The second technique is to apply force into the ground at an angle that allows the body to be pushed in the direction of travel most efficiently, known as the angle of force application. In performing a lateral shuffle, the angle of the power leg (the leg pushing the body in the direction of travel) must be positioned such that it doesn’t create an “up lift” of the body by positioning the feet too far under the hips, or a slipping effect by positioning the feet on too wide an angle outside the hips. The angle of application is even more critical when talking about stopping and changing direction. The angle of the leg stopping the body must be correct in order to be efficient and handle forces.

The final technique I like to teach to my athletes in regards to action-reaction is the influence of the arm action. It is more commonly seen with sprinting or accelerating in a straight line, but is equally as important when moving laterally. When the arms are used properly in linear acceleration there is a coordinated action between the knee drive and arm action. The more active the arms are the greater the knee drive can be. Obviously, poor flexibility, crossing the arms in front of the body, and other biomechanical faults will hinder speed. If the arms move in too short of a distance in the forward and backward swing this will limit how high the knees will drive. This has a definite influence on stride length and speed. More importantly, the lack of a high knee drive, due to a lack of arm drive, will directly influence the action of the push off leg into the ground and therefore the reaction out of the ground. You see, it is the opposite action of the drive knee that directly influences the power of the push off leg into the ground. And it all starts with a well coordinated arm action.
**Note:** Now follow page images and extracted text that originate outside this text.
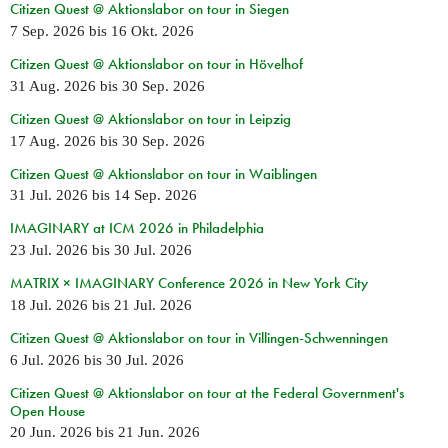
Citizen Quest @ Aktionslabor on tour in Siegen
7 Sep. 2026
bis
16 Okt. 2026
Citizen Quest @ Aktionslabor on tour in Hövelhof
31 Aug. 2026
bis
30 Sep. 2026
Citizen Quest @ Aktionslabor on tour in Leipzig
17 Aug. 2026
bis
30 Sep. 2026
Citizen Quest @ Aktionslabor on tour in Waiblingen
31 Jul. 2026
bis
14 Sep. 2026
IMAGINARY at ICM 2026 in Philadelphia
23 Jul. 2026
bis
30 Jul. 2026
MATRIX × IMAGINARY Conference 2026 in New York City
18 Jul. 2026
bis
21 Jul. 2026
Citizen Quest @ Aktionslabor on tour in Villingen-Schwenningen
6 Jul. 2026
bis
30 Jul. 2026
Citizen Quest @ Aktionslabor on tour at the Federal Government's
Open House
20 Jun. 2026
bis
21 Jun. 2026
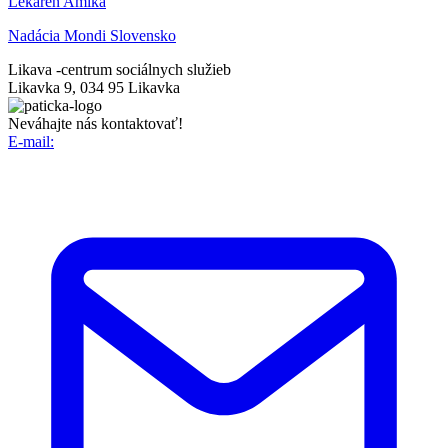
Lekáreň Amika
Nadácia Mondi Slovensko
Likava -
centrum sociálnych služieb
Likavka 9, 034 95 Likavka
Neváhajte nás kontaktovať!
E-mail:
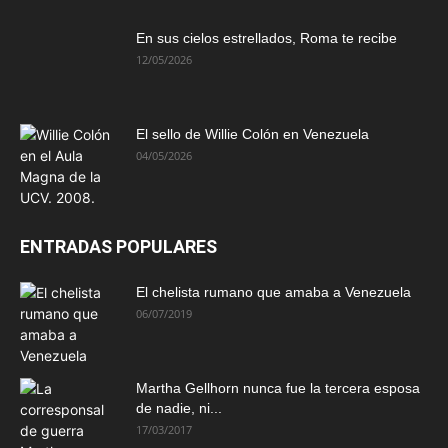
En sus cielos estrellados, Roma te recibe
12/05/2026
El sello de Willie Colón en Venezuela
04/05/2026
ENTRADAS POPULARES
El chelista rumano que amaba a Venezuela
06/07/2019
Martha Gellhorn nunca fue la tercera esposa
de nadie, ni...
17/03/2017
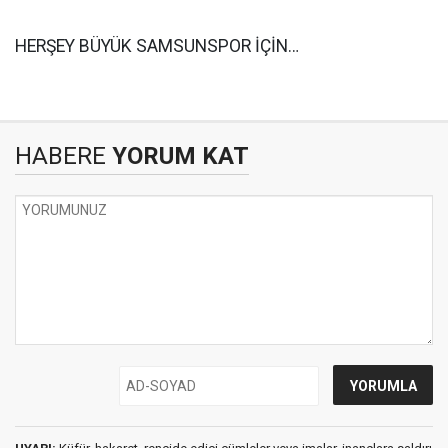
HERŞEY BÜYÜK SAMSUNSPOR İÇİN…
HABERE
YORUM KAT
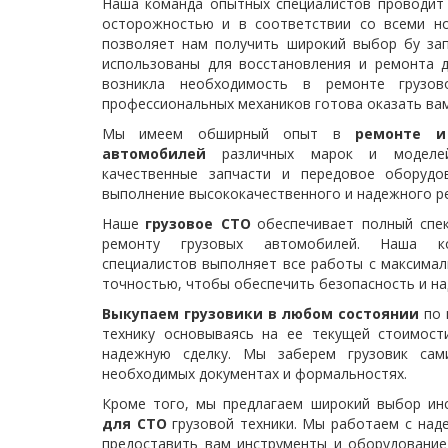
Наша команда опытных специалистов проводит 
осторожностью и в соответствии со всеми н
позволяет нам получить широкий выбор бу зап
использованы для восстановления и ремонта др
возникла необходимость в ремонте грузов
профессиональных механиков готова оказать вам 
Мы имеем обширный опыт в
ремонте и
автомобилей
различных марок и моделей
качественные запчасти и передовое оборудо
выполнение высококачественного и надежного р
Наше
грузовое СТО
обеспечивает полный спе
ремонту грузовых автомобилей. Наша ко
специалистов выполняет все работы с максима
точностью, чтобы обеспечить безопасность и на
Выкупаем грузовики в любом состоянии
по 
технику основываясь на ее текущей стоимост
надежную сделку. Мы заберем грузовик са
необходимых документах и формальностях.
Кроме того, мы предлагаем широкий выбор и
для СТО
грузовой техники. Мы работаем с над
предоставить вам инструменты и оборудование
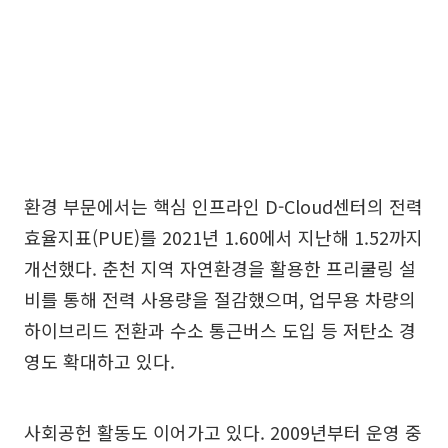
환경 부문에서는 핵심 인프라인 D-Cloud센터의 전력
효율지표(PUE)를 2021년 1.60에서 지난해 1.52까지
개선했다. 춘천 지역 자연환경을 활용한 프리쿨링 설
비를 통해 전력 사용량을 절감했으며, 업무용 차량의
하이브리드 전환과 수소 통근버스 도입 등 저탄소 경
영도 확대하고 있다.
사회공헌 활동도 이어가고 있다. 2009년부터 운영 중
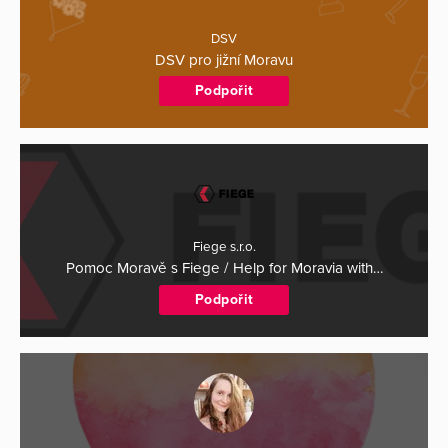
DSV
DSV pro jižní Moravu
Podpořit
Fiege s.r.o.
Pomoc Moravě s Fiege / Help for Moravia with…
Podpořit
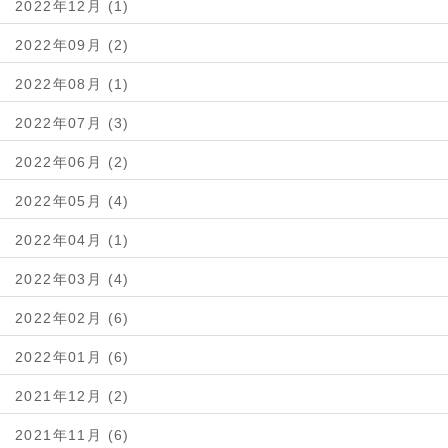
2022年12月 (1)
2022年09月 (2)
2022年08月 (1)
2022年07月 (3)
2022年06月 (2)
2022年05月 (4)
2022年04月 (1)
2022年03月 (4)
2022年02月 (6)
2022年01月 (6)
2021年12月 (2)
2021年11月 (6)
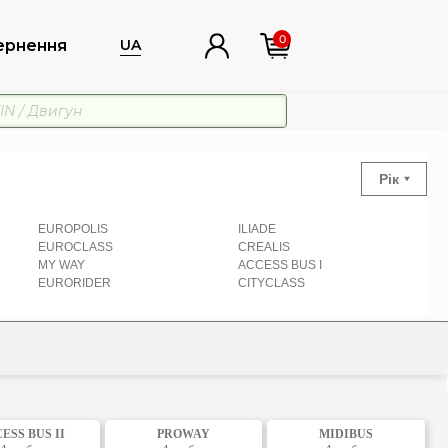
0
ернення
UA
Рік
EUROPOLIS
ILIADE
EUROCLASS
CREALIS
MY WAY
ACCESS BUS I
EURORIDER
CITYCLASS
ESS BUS II
PROWAY
MIDIBUS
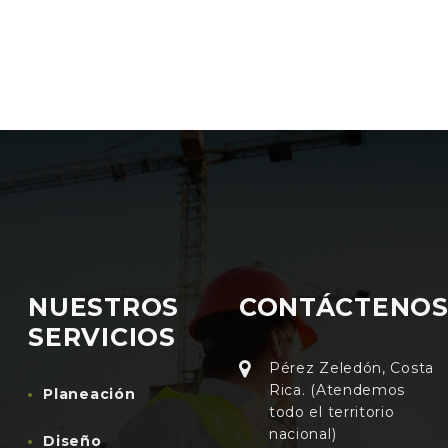
NUESTROS
CONTÁCTENO
SERVICIOS
Pérez Zeledón, Costa
Rica. (Atendemos
Planeación
todo el territorio
nacional)
Diseño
I don’t know how fast Sir Isaac Newton was, but he definitely had a huge impact on speed. It is important to teach your athletes to apply the greatest amount of force into the ground as quickly as possible. This will surely lead to faster and quicker athletes.

Listed below are two simple drills to teach the law of action-reaction and maybe help your athletes get a better grade on their next science exam.

1. 555 shuffle drills- Set up two cones that are 5 yards apart. Have the athletes shuffle from the start to the far cone, back to the start and finish at the far cone. What you are looking for is acceleration with the power leg, the hips staying level, and a quick stop and change of direction with little hesitation. Watch where the plant foot is positioned. It will tell you a lot about how to correct quickness.

2. Forward and backward sprint- Set up two cones that are 8 yards apart. Have the athletes start at the first cone and accelerate as quickly as possible to the far cone. Upon reaching the far cone the athlete should slow stop under control and back pedal under control back to the start. When reaching the starting cone the athlete will immediately stop and change directions and accelerate to the far cone. Repeat for ten seconds. You are watching the transition from back pedal to forward more closely on this drill. The angle at which the back foot is applied should be great enough to stop and start with no hesitation or slipping. The shoulder must fall forward in line with the legs and hips to create a straight line. If the athlete positions his plant leg poorly or positions his shoulders poorly it will be recognized immediately due to a sluggish take off.